You probably don’t give it much thought but the Universal Product Code (UPC) and the scanners that appear in stores have certainly innovated the way in which we make purchases. 

Originally proposed in the 1940s and trialled  through to the 1960s with limited success, it wasn’t until the mid-1970s that the barcode became commonplace. Today, it appears on all our common everyday purchases.

Scanning the product and having all of its information passed directly to a computer speeds up sales for the store. It gets the customer paying and out the door faster. On the shop floor, staff can scan products for inventory and stocktaking purposes. Placing an order for the next stock delivery is simple, scan the barcodes and enter the number to order.
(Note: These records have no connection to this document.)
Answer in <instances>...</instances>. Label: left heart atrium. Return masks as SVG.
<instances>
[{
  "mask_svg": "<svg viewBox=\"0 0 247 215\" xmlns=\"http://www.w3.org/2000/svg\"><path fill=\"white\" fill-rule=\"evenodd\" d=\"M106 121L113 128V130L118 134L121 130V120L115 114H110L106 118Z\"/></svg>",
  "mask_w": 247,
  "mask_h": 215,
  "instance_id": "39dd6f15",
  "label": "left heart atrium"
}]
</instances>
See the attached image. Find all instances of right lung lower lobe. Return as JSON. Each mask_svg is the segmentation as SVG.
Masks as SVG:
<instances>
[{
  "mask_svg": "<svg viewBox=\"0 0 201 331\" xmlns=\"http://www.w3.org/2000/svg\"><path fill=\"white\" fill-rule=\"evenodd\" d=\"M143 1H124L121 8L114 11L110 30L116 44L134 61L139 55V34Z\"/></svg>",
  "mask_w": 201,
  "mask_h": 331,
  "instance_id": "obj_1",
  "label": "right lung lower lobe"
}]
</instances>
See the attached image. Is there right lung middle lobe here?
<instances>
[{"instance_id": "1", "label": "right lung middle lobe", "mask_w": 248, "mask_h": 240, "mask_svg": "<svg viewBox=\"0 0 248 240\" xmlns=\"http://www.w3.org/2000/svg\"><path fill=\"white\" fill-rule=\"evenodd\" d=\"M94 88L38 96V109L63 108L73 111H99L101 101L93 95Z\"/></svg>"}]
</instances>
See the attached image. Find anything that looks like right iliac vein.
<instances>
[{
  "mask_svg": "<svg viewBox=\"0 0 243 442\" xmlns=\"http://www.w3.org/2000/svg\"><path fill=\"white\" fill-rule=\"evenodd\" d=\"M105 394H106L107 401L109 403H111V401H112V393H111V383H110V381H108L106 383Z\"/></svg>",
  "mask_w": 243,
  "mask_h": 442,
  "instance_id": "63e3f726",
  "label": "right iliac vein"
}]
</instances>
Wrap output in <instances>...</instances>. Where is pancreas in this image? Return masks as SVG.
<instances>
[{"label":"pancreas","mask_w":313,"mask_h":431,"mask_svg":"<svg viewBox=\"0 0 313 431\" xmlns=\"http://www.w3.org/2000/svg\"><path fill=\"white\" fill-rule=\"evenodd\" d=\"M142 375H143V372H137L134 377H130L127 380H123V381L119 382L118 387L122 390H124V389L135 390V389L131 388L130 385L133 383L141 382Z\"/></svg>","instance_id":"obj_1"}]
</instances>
On delivery, scan and check the amount that has been received. 

Imagine if all our sales were still manually inputted? Some places still do this, but consider the amount of purchases we make in a week or a month. If manual processes still applied to all our purchases, we’d be doing our Christmas shopping until Easter!  

What is the next iteration in this space? Many are touting Quick Response (QR) codes, Radio-frequency identification (RFID) and other similar technologies to replace the humble UPC. 

In 2009, Microsoft Office Labs released a package of Future Vision videos, one of which pictures a new world of shopping. In this video, the shopping experience is very similar to what we experience in store today. One noticeable change is the lines at the checkout - in fact, you don’t even have to use the checkout! Items are scanned in trolley for mobile/online payments. Prices are updated across the store by a simple click of a button.

You can watch the video Retail Future Vision from Microsoft Office Labs on YouTube.

It’s been several years since this future vision was put to video. Is it still current? Is this future that far away, or is it even coming at all?